Was Longstreet right at Gettysburg?
Longstreet and his defenders were not only traitors to the South, willing to accept loss and move on, they had been right about Gettysburg. And Lee, the great symbol of southern nobility, had been wrong.
Was Longstreet a good general?
Wert concludes that Longstreet was a superb though humanly flawed general. He was certainly the best subordinate commander in Lee’s army and perhaps the best in any army on either side during the Civil War.
What happened to Longstreet?
In December 1903, Longstreet traveled to Chicago, Ill, where he underwent “x-ray treatment for a cancerous right eye.” While visiting his daughter in Gainesville, Ga, he contracted pneumonia and died on January 2, 1904, after a profuse hemorrhage.
Was Longstreet a good Confederate?
One of Robert E. Lee’s most trusted subordinates, Longstreet played a pivotal role in Confederate operations in both the Eastern and Western Theaters of the war.
Who took command of the Union 1st Corps after general Reynolds was killed?
Howard- Commanding the Eleventh Corps, this one-armed general took charge of the field after the death of Reynolds and secured Cemetery Hill as the final Union position for which he later received a congressional thanks.
Was Longstreet a Confederate?
James Longstreet was a U.S. Army officer, government official and most famously a lieutenant general in the Confederate Army during the Civil War (1861-65).

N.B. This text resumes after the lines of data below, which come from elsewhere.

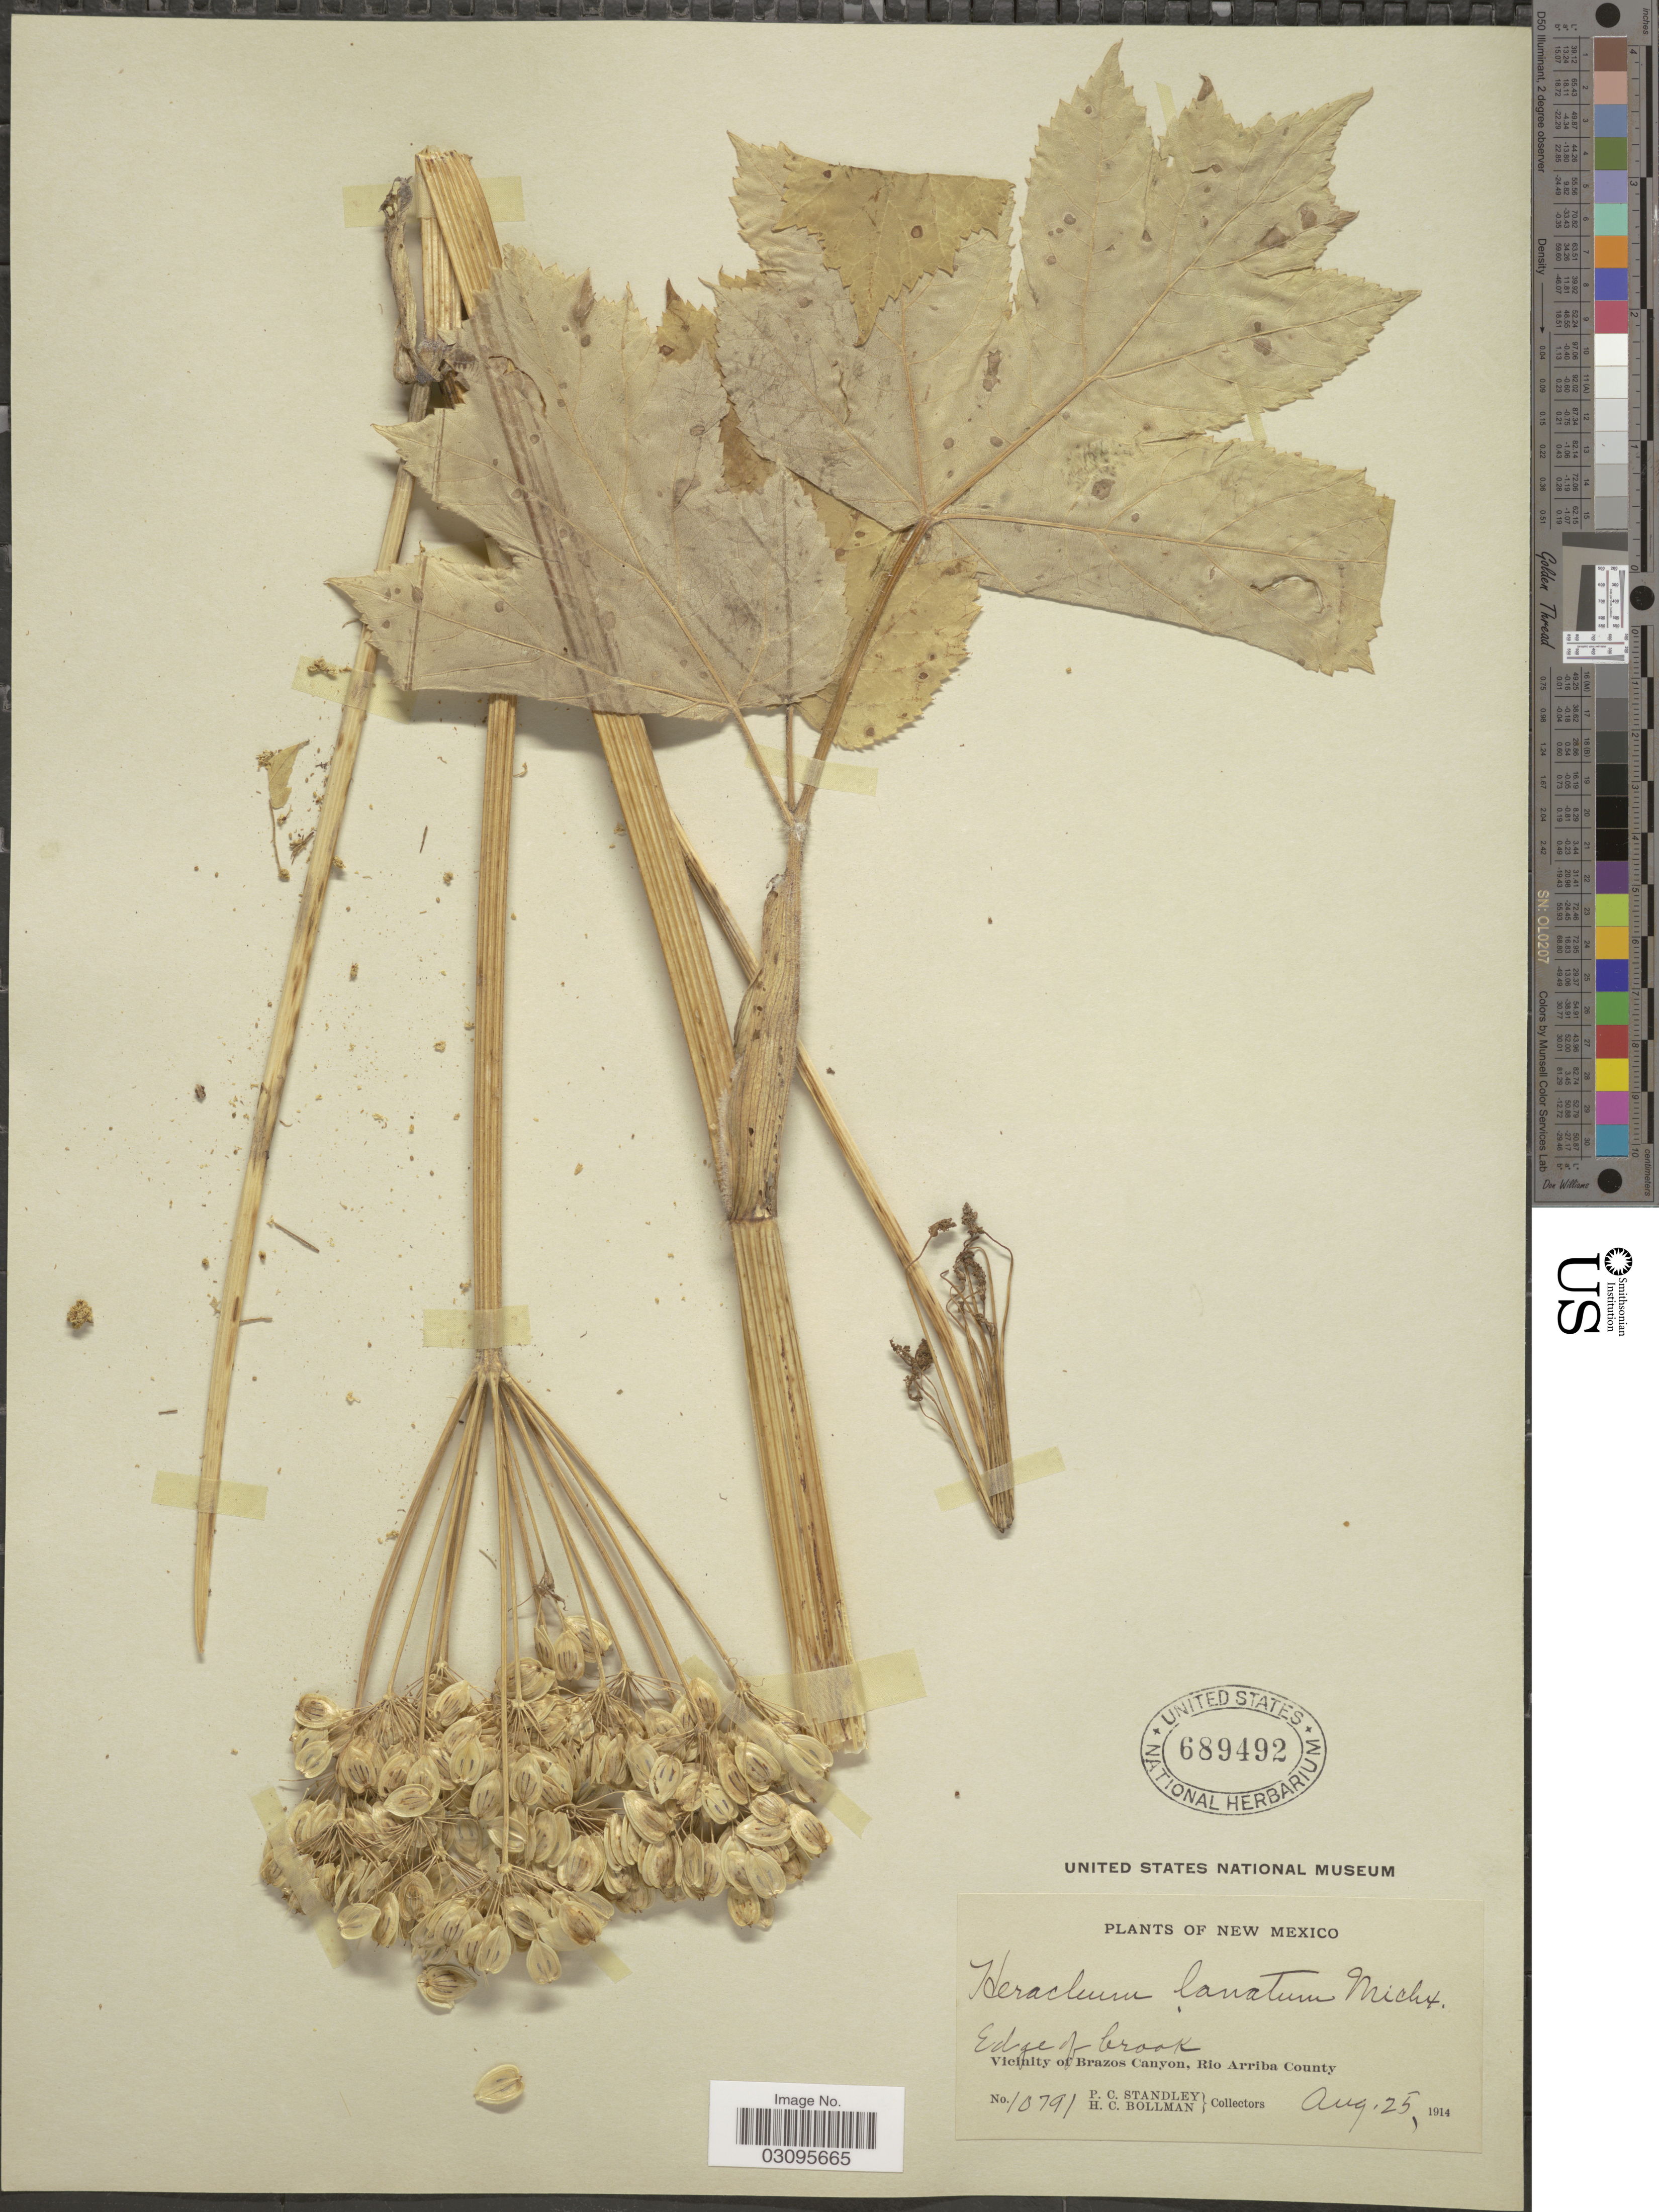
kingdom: Plantae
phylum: Tracheophyta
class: Magnoliopsida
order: Apiales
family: Apiaceae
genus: Heracleum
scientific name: Heracleum lanatum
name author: Michx.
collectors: P. C. Standley & H. C. Bollman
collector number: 10791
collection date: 1914-08-25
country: United States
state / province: New Mexico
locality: Edge of brook, Vicinity of Brazos Canyon, Rio Arriba County.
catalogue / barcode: US 689492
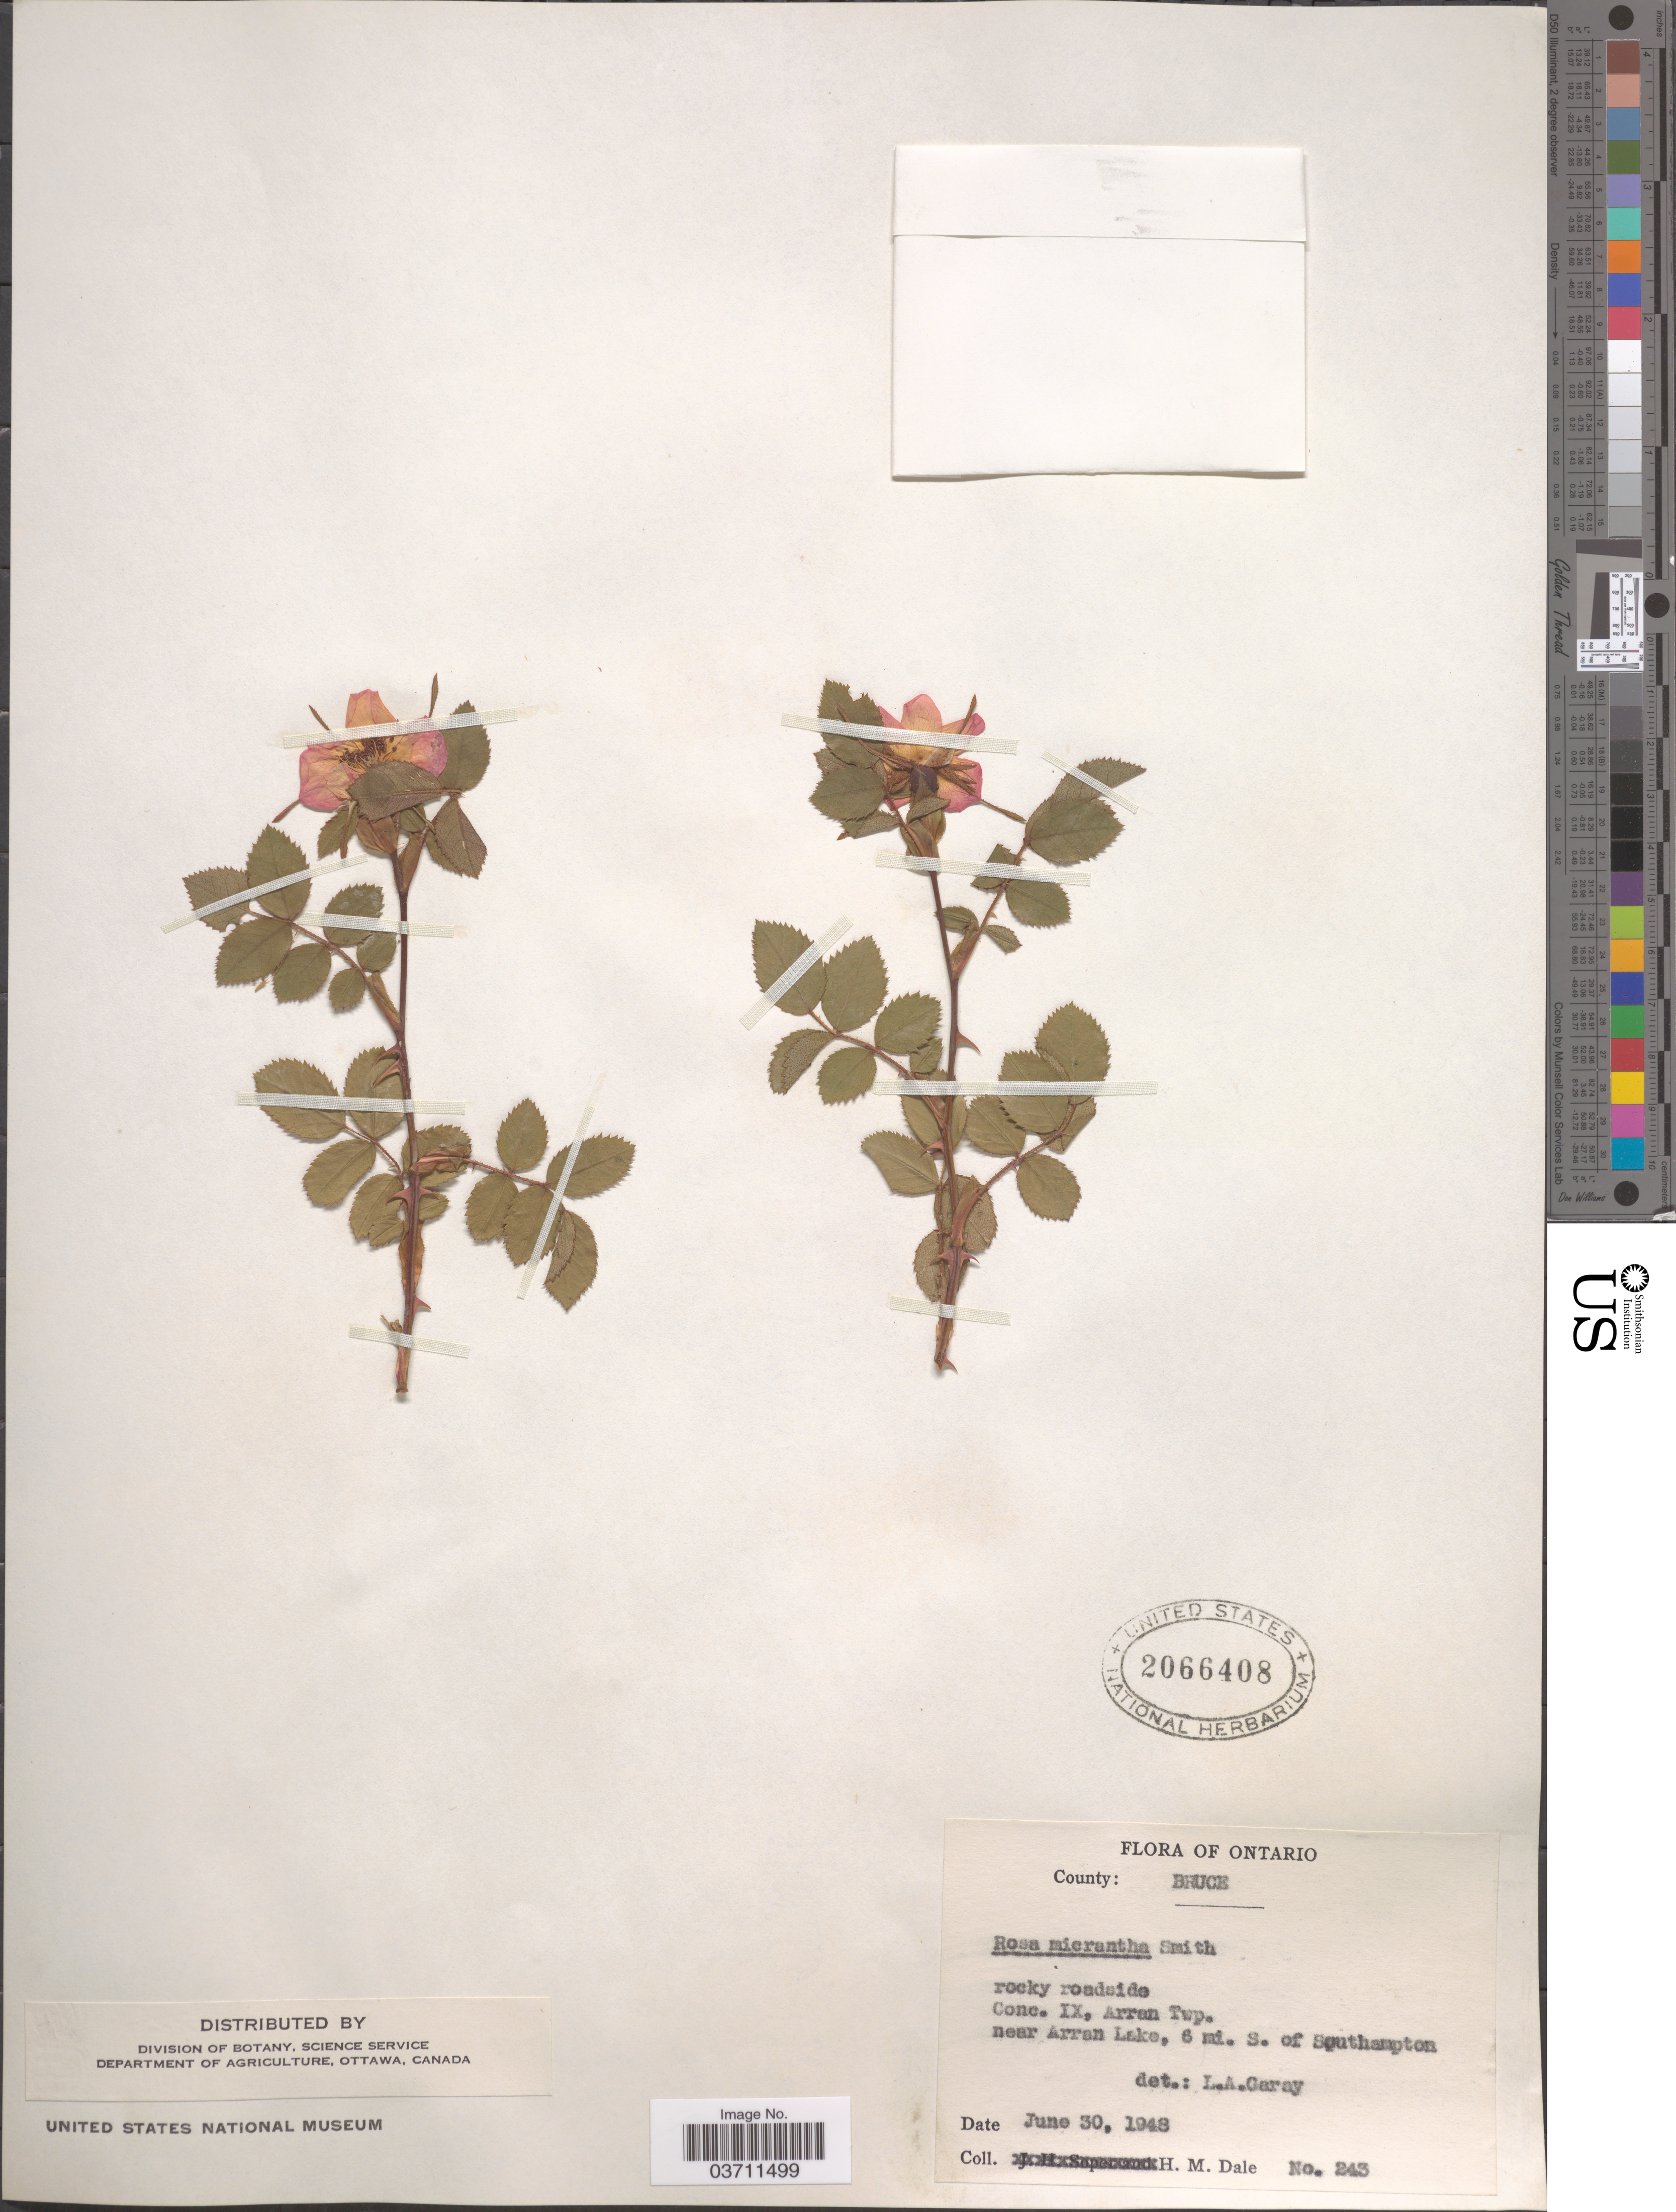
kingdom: Plantae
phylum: Tracheophyta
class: Magnoliopsida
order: Rosales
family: Rosaceae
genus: Rosa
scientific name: Rosa micrantha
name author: Borrer ex Small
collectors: H. M. Dale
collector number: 243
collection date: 1948-06-30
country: Canada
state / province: Ontario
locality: County: Bruce. Conc. IX, Arran Twp. near Arran Lake, 6 mi. S. of Southampton.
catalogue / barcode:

One of Robert E. Lee’s most trusted subordinates, Longstreet played a pivotal role in Confederate operations in both the Eastern and Western Theaters of the war.
Which generals fought at Gettysburg?
After a great victory over Union forces at Chancellorsville, General Robert E. Lee marched his Army of Northern Virginia into Pennsylvania in late June 1863. On July 1, the advancing Confederates clashed with the Union’s Army of the Potomac, commanded by General George G. Meade, at the crossroads town of Gettysburg.